この記事は、初心者プログラマーのための再帰処理の入門記事です。少々回りくどい書き方になってしまいましたが、丁寧な説明を心がけました。

再帰とは

プログラミングでの再帰処理とは、ある処理をするのに、自分自身のメソッドを繰り返し呼び出す処理のことです。

手元の岩波国語辞典で再帰を調べてみると、再帰→回帰 とあり、回帰のページには以下のような説明があります。

(2) 〔名〕処理手続きや規則の定義に、それ自身を繰り返し使うような仕方。

プログラミングでの再帰という用語は、ほぼ本来の意味通りだということが確認できます。

なお、再帰は処理だけではなくデータ構造においても使われます。コンピュータのフォルダ構造がその身近な例ですね。

簡単な例で考えよう

それでは、1 から n までの整数の合計(これを Sum(n)と表す)を求める処理について考えてみます。この処理を式で表すと、

Sum(n) = 1 + 2 + 3 + 4 + ... + (n-2) + (n-1) + n

と表せます。n に具体的な数値を入れてみると、

Sum(1) = 1;
Sum(2) = 1 + 2
Sum(3) = 1 + 2 + 3
Sum(4) = 1 + 2 + 3 + 4
...

========

» **やること**:
上の再帰処理の入門記事を、最後に出ているところの後から書き進めてください。

» **資料一覧**:

========

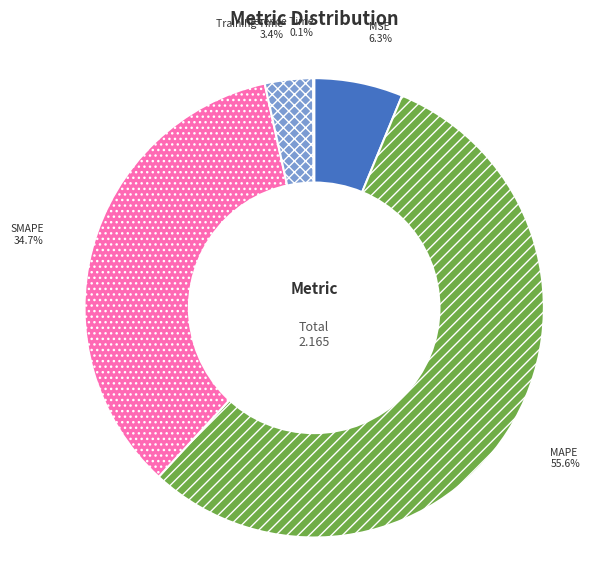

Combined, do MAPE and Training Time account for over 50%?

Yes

========

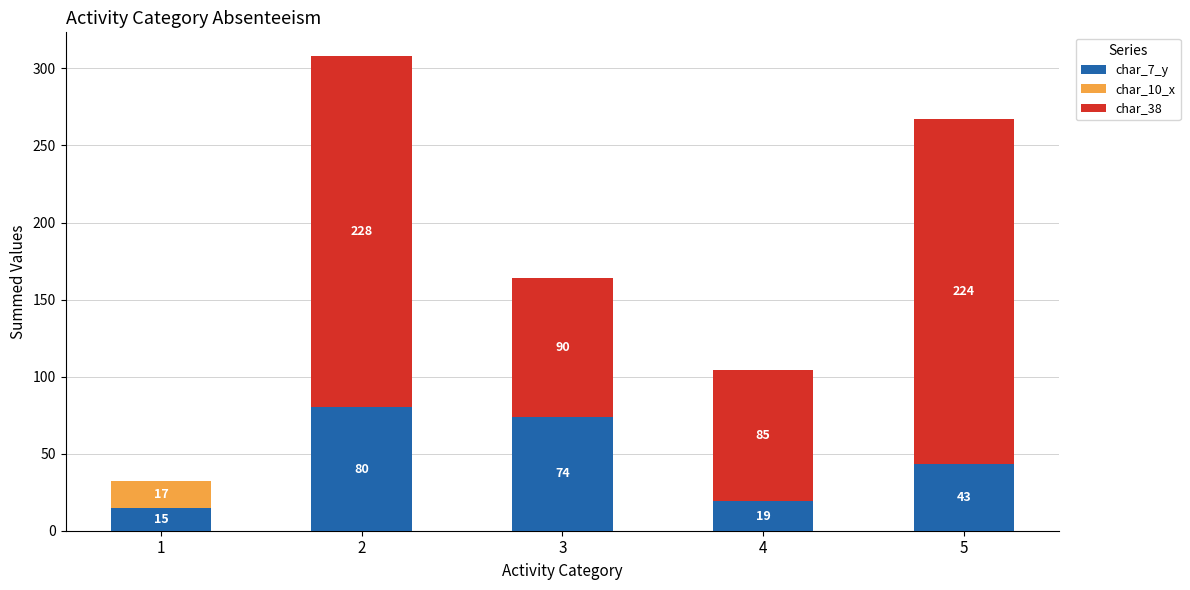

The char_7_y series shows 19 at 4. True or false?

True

========

» **解答**:
となり、変形すると以下のように書き換えることができます。

Sum(1) = 1;
Sum(2) = Sum(1) + 2
Sum(3) = Sum(2) + 3
Sum(4) = Sum(3) + 4
...

これを一般化すると、

Sum(n) = Sum(n-1) + n

と定義できます。

C#で再帰のコード(不完全版)を書いてみる

これが分かれば、再帰コードを書くことが出来ます。

次のようなメソッドをC#で書いてみました。

static int Sum(int n) 
{
    return Sum(n-1) + n;
}

何をやっているかと言えば、Sum(n) を求めるには、Sum(n-1) で自分自身のメソッドを呼び出し、1から n-1 の合計を求め、その結果に n を加えた値を結果として返しています。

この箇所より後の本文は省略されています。